┌─ Фрагмент текста

Новости по-русски

«Пнай до шуста, хрущи хирианиц у плюсы сдобривай». Древнейшая профессия — нищий

За одну статью явно не уложимся. Поэтому предложу начать с многочисленных видов и подвидов профессиональных нищих, которые со времён Киевской Руси непрерывно эволюционировали в русском обществе, идя строго за волной христианизации. Из больших городов и первых монастырей — до самых до окраин.

Явление «христарадничать» крайне любопытное, многогранное и многослойное. Почти философское порой, но об этом неспешно поспорим завтра. Довольно предисловий… всё начиналось с этих персонажей...

Калики перехожие.

Товарищи очень любопытные для исследователя, органично влились в отредактированные славянские былины даже. Был богатырь Калика, а иногда вместо волхвов с Ильей Муромцем беседовали «калики перехожие», всячески поучая и наставляя общечеловеческим ценностям силача и защитника простого люда. На самом же деле это были странники (зачастую еретики и полуязычники), желавшие посмотреть «святые места». Вершина пешеходного мастерства в их среде — добраться до Иерусалима.

Отношение к ним Церкви, особенно византийской греческого обряда — было настороженное. Константинополь прекрасно помнил, как благодаря «каликам перехожим», побывавшим на Ближнем Востоке и набравшимся идей персидского манихейства, — в Х веке в Болгарии вспыхнуло «богомильство». Или ересь богумиловская. Именно через «калик» распространялись другие проклятые Вселенскими Соборами религиозные запрещённые учения.

└─

= Задания =
A) Перепечатайте из фрагмента текста отрывок от слов «За одну статью» до слов «самых до окраин.» включительно, без изменений.
B) Объясните в одном–трех предложениях, почему, согласно фрагменту текста, Церковь относилась к каликам перехожим настороженно.
C) Ответьте по фрагменту текста на следующие вопросы:
(i) Что считалось вершиной пешеходного мастерства среди калик перехожих?
(ii) Где и в каком веке вспыхнуло богомильство?
(iii) Со времен какого государства эволюционировали в русском обществе виды профессиональных нищих?

┌─ Выдержка из данных

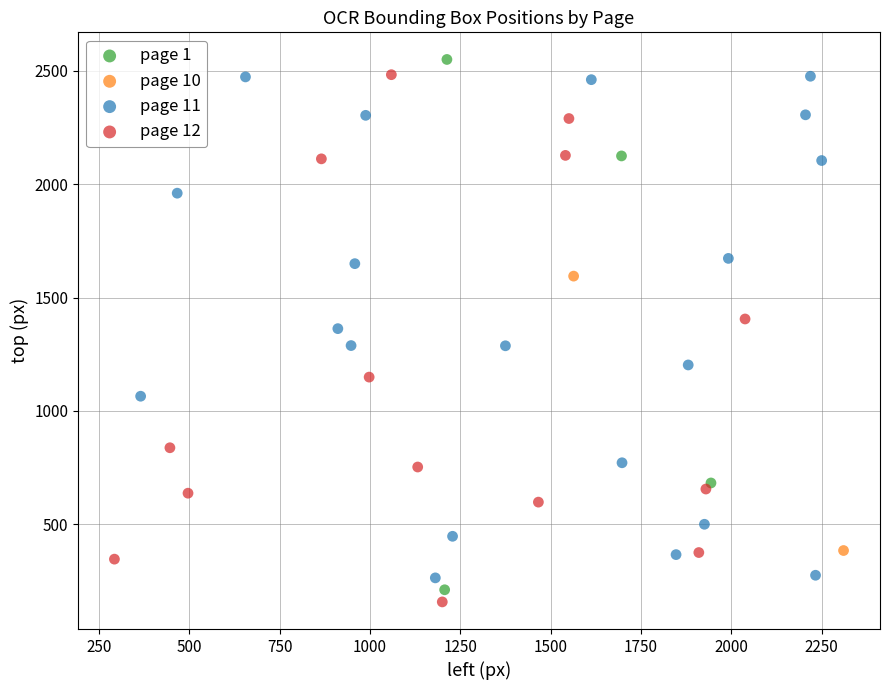

Which series reaches the maximum Y coordinate?

page 1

└─

= Решения =
A)
За одну статью явно не уложимся. Поэтому предложу начать с многочисленных видов и подвидов профессиональных нищих, которые со времён Киевской Руси непрерывно эволюционировали в русском обществе, идя строго за волной христианизации. Из больших городов и первых монастырей — до самых до окраин.

B) Константинополь помнил, что именно благодаря каликам перехожим, побывавшим на Ближнем Востоке и набравшимся идей персидского манихейства, в X веке в Болгарии вспыхнуло богомильство. Кроме того, через калик распространялись и другие религиозные учения, проклятые Вселенскими Соборами.

C)
(i) Добраться до Иерусалима.
(ii) В Болгарии, в X веке.
(iii) Со времен Киевской Руси.